The rule for this is: 60 seconds talking about the day's news, followed by the key phrase: 'And isn't God a little bit like that?' In the next 27 seconds the radio vicar's task is to work in as many of the following words as possible, preferably (but not necessarily) in an intelligible order: love, joy, peace, hope, harmony, community, society, values and 'in a very real sense'.

On a Sunday, the radio vicar often has a two-hour programme of religious news and views, interspersed with a selection from the Songs of Praise compilation album. The programme is called Sunday Best, Face to Faith or Sunday Matters. He is clear about his aim in life: it is to put God on the world's agenda.

You'll find him in the Church of England yearbook listed as the Diocesan Communications Director, but communicating with him is never easy. 'Hi] This is Rob. I'm sorry I'm not by the phone right now, but if you need to speak urgently, you can reach me on my mobile.'

The answering machine (at least one, usually two) and the mobile phone are two essential accessories of the radio vicar. He is invariably clad in black leather jacket, light grey clerical dress and loafers.

There are five people to whom the radio vicar always refers by their first names. These are George (otherwise known as 'the arch') and Ruth, Walter, Damian and Andrew (also known as the four archdeacons of Fleet Street, or the religious affairs correspondents of the posh but Godless press). If our hero is ever quoted in the national papers, he is never mentioned by name, but referred to as a spokesman for the Bishop of X.

The radio vicar comes into his own with local papers. Last year he was on the front pages of 12 in his diocese when he shaved off his beard in a fund-raising stunt for the Church Urban Fund.

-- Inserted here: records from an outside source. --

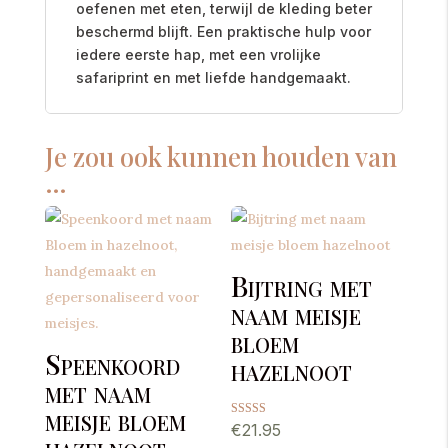
oefenen met eten, terwijl de kleding beter
beschermd blijft. Een praktische hulp voor
iedere eerste hap, met een vrolijke
safariprint en met liefde handgemaakt.
Je zou ook kunnen houden van
…
Bijtring met
naam meisje
bloem
Speenkoord
hazelnoot
met naam
meisje bloem
Gewaardeerd
€
21.95
hazelnoot
5.00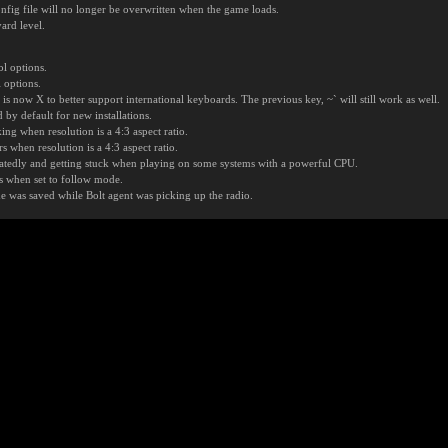
nfig file will no longer be overwritten when the game loads.
ard level.
ol options.
 options.
 is now X to better support international keyboards. The previous key, ~` will still work as well.
 by default for new installations.
ng when resolution is a 4:3 aspect ratio.
s when resolution is a 4:3 aspect ratio.
peatedly and getting stuck when playing on some systems with a powerful CPU.
ys when set to follow mode.
e was saved while Bolt agent was picking up the radio.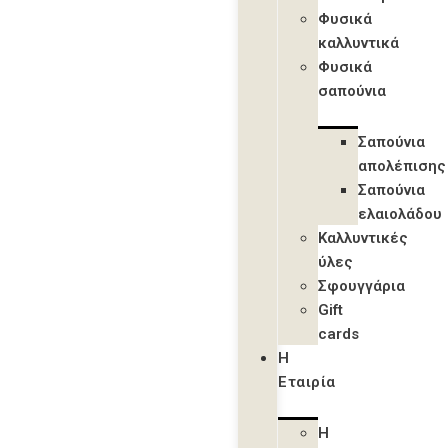
Φυσικά
καλλυντικά
Φυσικά
σαπούνια
Σαπούνια
απολέπισης
Σαπούνια
ελαιολάδου
Καλλυντικές
ύλες
Σφουγγάρια
Gift
cards
Η
Εταιρία
Η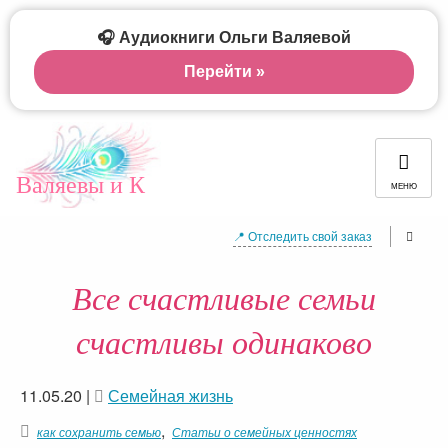
🎧 Аудиокниги Ольги Валяевой
Перейти »
Валяевы и К
МЕНЮ
📍 Отследить свой заказ
Все счастливые семьи
счастливы одинаково
11.05.20
|
Семейная жизнь
,
как сохранить семью
Статьи о семейных ценностях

For the moment, of course, radio vicars are all men - a situation that may change next year when the Church of England decides to ordain women, most of whom will have to find some other method of fund-raising.

In the past 12 months the woman question has propelled the nation's radio vicars out of the Godslot ghetto and on to mainstream news bulletins. They have had to be careful to avoid jargon in this arena, but it is not easy. Flying bishops, the Roman option, the priesting of women and alternative ecclesiastical oversight - all are phrases that trip happily off their tongues.

One place you are unlikely to encounter the radio vicar is in church. He's far too busy for that sort of thing.